*How to complete this task*:
Repeat all of the data precisely.

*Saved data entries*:
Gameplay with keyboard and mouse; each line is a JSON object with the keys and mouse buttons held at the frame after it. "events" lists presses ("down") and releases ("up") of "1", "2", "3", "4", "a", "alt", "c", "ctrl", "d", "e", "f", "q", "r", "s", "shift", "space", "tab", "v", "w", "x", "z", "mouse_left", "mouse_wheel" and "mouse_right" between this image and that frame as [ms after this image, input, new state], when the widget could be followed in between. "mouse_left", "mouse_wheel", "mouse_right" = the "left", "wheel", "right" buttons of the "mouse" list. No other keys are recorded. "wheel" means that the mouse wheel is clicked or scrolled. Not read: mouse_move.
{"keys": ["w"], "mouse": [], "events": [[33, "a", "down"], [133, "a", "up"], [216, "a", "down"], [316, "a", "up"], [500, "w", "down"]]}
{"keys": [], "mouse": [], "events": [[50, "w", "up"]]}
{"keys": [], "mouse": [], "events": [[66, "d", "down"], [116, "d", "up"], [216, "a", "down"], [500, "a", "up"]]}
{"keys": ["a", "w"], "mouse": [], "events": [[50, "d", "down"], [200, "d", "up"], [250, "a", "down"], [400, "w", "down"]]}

*Output of the exercise*:
Gameplay with keyboard and mouse; each line is a JSON object with the keys and mouse buttons held at the frame after it. "events" lists presses ("down") and releases ("up") of "1", "2", "3", "4", "a", "alt", "c", "ctrl", "d", "e", "f", "q", "r", "s", "shift", "space", "tab", "v", "w", "x", "z", "mouse_left", "mouse_wheel" and "mouse_right" between this image and that frame as [ms after this image, input, new state], when the widget could be followed in between. "mouse_left", "mouse_wheel", "mouse_right" = the "left", "wheel", "right" buttons of the "mouse" list. No other keys are recorded. "wheel" means that the mouse wheel is clicked or scrolled. Not read: mouse_move.
{"keys": ["w"], "mouse": [], "events": [[33, "a", "down"], [133, "a", "up"], [216, "a", "down"], [316, "a", "up"], [500, "w", "down"]]}
{"keys": [], "mouse": [], "events": [[50, "w", "up"]]}
{"keys": [], "mouse": [], "events": [[66, "d", "down"], [116, "d", "up"], [216, "a", "down"], [500, "a", "up"]]}
{"keys": ["a", "w"], "mouse": [], "events": [[50, "d", "down"], [200, "d", "up"], [250, "a", "down"], [400, "w", "down"]]}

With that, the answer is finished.